|Friday, February 16|
|PS2 Poster Session 2 and Refreshments||
Fri, Feb 16, 5:15 PM - 6:30 PM
Machine Learning Methods for Predicting Zygosity (303620)
Keywords: twin studies, machine learning, classification models
Zygosity is the characterization of twinning in terms of the combination of alleles for particular hereditary traits. The degree of genetic similarity within each twin pair is commonly classified as monozygotic (identical) and dizygotic (fraternal). The ability to estimate twin zygosity using self-report methods is important in research because DNA-based zygosity testing is often cost-prohibitive for a large sample of twins. Using data from the Washington State Twin Registry, we developed five algorithms for predicting zygosity using questionnaire data and DNA-based zygosity results for 787 twin pairs.
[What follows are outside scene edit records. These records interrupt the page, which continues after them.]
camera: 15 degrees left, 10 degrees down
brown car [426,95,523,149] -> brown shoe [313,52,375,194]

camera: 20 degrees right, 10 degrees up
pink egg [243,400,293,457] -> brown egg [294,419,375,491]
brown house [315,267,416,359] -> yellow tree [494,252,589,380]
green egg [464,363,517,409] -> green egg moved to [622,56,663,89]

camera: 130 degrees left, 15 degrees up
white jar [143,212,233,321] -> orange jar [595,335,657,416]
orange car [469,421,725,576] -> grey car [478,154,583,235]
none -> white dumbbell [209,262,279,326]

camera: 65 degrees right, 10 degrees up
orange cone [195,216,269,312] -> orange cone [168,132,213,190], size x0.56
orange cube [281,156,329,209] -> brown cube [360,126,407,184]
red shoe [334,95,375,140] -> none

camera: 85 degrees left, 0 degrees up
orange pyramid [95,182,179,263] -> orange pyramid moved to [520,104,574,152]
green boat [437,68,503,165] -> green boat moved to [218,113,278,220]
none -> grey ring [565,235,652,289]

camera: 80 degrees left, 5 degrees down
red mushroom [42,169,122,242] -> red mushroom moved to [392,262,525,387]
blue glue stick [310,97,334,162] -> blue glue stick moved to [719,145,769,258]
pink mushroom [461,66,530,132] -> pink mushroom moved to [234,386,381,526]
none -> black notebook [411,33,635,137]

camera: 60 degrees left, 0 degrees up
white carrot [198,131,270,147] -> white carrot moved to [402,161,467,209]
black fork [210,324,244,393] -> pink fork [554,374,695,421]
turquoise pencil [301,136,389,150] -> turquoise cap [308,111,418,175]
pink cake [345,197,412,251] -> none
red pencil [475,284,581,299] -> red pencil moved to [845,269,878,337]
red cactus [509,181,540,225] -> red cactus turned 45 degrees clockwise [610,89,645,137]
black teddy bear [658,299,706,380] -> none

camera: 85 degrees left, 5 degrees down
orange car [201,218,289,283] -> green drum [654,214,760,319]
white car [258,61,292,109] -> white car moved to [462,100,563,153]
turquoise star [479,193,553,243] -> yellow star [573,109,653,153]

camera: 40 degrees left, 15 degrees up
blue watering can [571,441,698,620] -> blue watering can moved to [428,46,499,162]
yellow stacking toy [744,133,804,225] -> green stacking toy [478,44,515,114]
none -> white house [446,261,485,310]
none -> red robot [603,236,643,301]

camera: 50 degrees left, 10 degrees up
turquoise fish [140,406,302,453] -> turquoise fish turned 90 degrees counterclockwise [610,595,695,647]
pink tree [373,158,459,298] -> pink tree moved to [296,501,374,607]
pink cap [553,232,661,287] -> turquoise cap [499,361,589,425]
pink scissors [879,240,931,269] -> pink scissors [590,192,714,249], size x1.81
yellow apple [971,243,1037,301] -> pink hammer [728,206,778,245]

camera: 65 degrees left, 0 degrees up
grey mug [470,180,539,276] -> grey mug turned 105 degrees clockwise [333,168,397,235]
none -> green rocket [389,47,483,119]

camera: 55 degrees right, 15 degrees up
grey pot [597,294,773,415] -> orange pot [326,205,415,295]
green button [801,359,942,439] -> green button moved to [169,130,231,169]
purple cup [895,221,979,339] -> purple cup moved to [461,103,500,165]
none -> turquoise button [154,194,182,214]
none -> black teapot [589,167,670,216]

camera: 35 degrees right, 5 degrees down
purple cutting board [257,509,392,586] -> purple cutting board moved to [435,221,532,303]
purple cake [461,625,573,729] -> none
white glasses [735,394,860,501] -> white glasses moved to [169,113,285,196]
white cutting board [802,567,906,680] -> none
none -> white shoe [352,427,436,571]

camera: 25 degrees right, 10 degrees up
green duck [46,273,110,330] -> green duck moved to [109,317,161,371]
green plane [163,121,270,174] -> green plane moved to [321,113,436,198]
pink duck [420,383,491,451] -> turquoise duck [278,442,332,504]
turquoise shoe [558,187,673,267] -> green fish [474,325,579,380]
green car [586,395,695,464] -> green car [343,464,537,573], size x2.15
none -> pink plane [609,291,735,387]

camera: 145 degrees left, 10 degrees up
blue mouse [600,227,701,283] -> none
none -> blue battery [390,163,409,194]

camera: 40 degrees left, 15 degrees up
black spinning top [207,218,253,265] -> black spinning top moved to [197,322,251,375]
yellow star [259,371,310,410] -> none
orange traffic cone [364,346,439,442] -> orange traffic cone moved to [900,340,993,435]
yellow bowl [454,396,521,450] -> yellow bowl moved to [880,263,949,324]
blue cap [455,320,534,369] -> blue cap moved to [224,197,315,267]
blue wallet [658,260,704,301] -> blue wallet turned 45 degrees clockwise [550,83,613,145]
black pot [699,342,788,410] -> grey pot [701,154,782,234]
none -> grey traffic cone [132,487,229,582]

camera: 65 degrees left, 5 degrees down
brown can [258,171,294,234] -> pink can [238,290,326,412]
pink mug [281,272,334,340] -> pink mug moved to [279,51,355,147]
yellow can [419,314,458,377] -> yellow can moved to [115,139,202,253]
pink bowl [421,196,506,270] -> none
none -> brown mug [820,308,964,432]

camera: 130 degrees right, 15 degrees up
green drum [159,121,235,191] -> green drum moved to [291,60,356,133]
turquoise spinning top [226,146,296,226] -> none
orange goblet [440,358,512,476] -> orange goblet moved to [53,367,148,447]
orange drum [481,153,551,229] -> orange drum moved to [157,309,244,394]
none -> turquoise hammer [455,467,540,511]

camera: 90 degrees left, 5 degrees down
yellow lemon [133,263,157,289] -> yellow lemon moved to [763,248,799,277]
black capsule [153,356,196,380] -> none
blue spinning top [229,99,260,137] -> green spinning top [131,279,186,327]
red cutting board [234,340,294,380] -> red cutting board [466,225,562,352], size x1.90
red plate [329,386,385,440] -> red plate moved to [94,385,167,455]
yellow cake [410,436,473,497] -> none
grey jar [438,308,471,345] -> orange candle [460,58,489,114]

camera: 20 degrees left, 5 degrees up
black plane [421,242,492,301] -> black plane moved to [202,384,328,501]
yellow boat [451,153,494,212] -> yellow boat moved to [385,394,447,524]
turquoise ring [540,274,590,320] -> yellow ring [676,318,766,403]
Models were trained on 70% of the data and tested on 30% of the remaining data to determine accuracy. When compared to a logistic regression model, which accurately classified only 76% of dizygotic twins, the machine learning methods significantly improved accuracy. The random forest model performed best, correctly classifying 94% of dizygotic twins and 96% of monozygotic twins. Some twin pairs remain difficult to classify because of differences in each twins’ perception of similarity. Accurate classification models ensure that researchers are accurately analyzing twin populations.